Dem angefochtenen Urteil liegt eine solche Gesetzesverletzung nicht zugrunde. Der Vorderrichter hat in nicht zu beanstandender freier Beweiswürdigung sich mit den sechs ihm vorliegenden Sachverständigengutachten unter Berücksichtigung der Lebenserfahrungen kritisch auseinandergesetzt. Seine eigenen Erwägungen sind einleuchtend und lassen einen Verstoß gegen Denkgesetze nicht erkennen. Wenn die Beklagte demgegenüber sich auf einen "Erfahrungssatz" berufen will, nach dem für das sichere Absteigen vom Fahrrad der volle Gebrauch einer Hand bei Verwendbarkeit der anderen Hand als "Widerlager" ausreichend soll, so sind nach Auffassung des Senats hierdurch die sorgfältigen Feststellungen des Vorderrichters nicht widerlegt. Im übrigen hat das Landessozialgericht mit Recht sich nicht darauf beschränkt, den Einfluß der Folgen des Arbeitsunfalls auf das Zustandekommen des Sturzes mit dem Fahrrad zu untersuchen, sondern auch die Mitwirkung der Fingeramputation bei der Schwere der Folgen dieses Sturzes als bedeutsam angesehen.
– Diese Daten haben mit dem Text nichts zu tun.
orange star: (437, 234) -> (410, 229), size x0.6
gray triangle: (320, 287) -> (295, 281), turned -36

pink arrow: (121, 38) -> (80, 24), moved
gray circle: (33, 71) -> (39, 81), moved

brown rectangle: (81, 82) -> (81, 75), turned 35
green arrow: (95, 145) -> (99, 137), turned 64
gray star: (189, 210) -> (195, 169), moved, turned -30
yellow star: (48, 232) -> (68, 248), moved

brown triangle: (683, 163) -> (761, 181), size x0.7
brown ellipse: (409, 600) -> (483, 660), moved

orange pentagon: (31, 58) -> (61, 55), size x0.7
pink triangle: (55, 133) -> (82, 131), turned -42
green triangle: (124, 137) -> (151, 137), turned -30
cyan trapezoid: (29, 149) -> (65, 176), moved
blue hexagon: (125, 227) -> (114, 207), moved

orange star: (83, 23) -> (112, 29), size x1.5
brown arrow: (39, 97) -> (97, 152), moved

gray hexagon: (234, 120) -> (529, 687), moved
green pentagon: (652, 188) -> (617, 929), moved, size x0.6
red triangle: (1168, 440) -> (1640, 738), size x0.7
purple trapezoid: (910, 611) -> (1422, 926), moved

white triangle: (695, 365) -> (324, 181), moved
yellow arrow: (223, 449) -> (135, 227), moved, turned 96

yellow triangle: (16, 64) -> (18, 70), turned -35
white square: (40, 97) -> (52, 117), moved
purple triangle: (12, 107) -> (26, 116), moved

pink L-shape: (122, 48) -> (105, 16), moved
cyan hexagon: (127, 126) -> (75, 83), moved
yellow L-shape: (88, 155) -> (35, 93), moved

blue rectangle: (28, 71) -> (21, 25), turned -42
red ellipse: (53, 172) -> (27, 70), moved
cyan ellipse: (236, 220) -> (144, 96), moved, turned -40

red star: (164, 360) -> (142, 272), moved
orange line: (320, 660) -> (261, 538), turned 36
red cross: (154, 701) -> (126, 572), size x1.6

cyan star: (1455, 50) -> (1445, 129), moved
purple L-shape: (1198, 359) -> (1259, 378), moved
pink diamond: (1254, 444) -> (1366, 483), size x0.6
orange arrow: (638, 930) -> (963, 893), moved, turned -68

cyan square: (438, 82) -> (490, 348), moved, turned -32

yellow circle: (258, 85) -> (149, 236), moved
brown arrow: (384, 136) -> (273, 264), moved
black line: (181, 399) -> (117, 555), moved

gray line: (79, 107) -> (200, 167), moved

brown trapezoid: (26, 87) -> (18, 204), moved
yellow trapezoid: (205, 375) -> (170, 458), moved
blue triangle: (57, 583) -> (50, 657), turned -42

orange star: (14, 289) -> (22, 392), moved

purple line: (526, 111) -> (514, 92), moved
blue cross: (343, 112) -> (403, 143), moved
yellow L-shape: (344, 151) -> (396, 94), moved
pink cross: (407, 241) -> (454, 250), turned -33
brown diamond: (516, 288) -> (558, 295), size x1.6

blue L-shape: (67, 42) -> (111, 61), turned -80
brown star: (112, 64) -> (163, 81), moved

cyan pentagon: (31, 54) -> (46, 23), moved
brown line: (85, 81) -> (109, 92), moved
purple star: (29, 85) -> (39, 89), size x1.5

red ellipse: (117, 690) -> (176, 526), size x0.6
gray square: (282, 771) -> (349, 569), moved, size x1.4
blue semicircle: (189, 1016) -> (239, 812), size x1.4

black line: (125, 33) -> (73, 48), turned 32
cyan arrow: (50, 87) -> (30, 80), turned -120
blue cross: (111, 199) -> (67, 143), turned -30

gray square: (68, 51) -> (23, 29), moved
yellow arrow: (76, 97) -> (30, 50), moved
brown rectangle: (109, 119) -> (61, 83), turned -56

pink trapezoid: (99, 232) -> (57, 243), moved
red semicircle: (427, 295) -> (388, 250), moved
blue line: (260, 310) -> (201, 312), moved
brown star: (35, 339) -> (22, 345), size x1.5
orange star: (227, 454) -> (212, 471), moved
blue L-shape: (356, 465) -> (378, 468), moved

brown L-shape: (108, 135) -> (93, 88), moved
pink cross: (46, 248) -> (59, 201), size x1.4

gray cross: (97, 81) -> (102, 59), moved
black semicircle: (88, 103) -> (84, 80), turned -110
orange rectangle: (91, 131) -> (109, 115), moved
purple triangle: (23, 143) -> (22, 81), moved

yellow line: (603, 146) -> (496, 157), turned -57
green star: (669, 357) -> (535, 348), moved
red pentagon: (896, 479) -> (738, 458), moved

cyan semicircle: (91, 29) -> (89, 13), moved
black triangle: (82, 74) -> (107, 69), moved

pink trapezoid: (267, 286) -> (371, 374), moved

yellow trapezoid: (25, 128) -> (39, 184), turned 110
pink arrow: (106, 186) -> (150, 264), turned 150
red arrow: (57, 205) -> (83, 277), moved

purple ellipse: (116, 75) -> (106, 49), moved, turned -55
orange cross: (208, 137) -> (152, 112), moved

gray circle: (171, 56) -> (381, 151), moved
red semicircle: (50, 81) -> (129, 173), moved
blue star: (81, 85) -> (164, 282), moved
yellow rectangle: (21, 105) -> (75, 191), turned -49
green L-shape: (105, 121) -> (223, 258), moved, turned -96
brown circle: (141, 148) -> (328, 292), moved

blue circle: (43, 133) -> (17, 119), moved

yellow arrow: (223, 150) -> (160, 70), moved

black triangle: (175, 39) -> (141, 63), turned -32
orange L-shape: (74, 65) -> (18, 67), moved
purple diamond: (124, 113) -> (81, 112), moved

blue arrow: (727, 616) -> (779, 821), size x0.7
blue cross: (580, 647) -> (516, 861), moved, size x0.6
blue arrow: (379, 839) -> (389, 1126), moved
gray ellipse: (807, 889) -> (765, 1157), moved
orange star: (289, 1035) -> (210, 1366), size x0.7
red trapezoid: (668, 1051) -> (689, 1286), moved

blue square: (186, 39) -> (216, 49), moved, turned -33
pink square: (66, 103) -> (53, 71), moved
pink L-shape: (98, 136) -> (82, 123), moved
In dieser Beziehung wird aber der Kausalzusammenhang von der Mehrheit aller Sachverständigen bejaht; denn auch der Sachverständige L nimmt an, daß K mit einer unverletzten rechten Hand beim Fallen den harten Aufschlag hätte abdämpfen können. Schließlich ist die Würdigung der Sach- und Rechtslage durch das Landessozialgericht auch nicht deshalb fehlerhaft, weil es sich mit den Ausführungen der Beklagten in deren Schriftsatz vom 26. März 1954 nicht ausdrücklich und in allen Einzelheiten auseinandergesetzt hat. Die Entscheidungsgründe lassen erkennen, daß der Vorderrichter alle für seine Urteilsbildung maßgebenden Umstände ohne Einschränkung berücksichtigt hat; eines ausdrücklichen Eingehens auf jedes einzelne Vorbringen der Beteiligten bedurfte es hierbei nicht (BGHZ Bd. 3 S. 162 (175); BSG. Bd. 1 S. 91 (94), Urteil des 8. Senats des BSG. vom 14.7.1955 - 8 RV 177/54 - in Breithaupt 1955 S. 1193) Das Vorbringen der Beklagten vermag hiernach eine Statthaftigkeit der Revision nach § 162 Abs. 1 Nr. 3 SGG nicht herbeizuführen. Die Revision war daher als unzulässig zu verwerfen.
Die Kostenentscheidung und die Festsetzung der Gebühr für den Prozeßbevollmächtigten des Beigeladenen beruhen auf §§ 193, 196 SGG.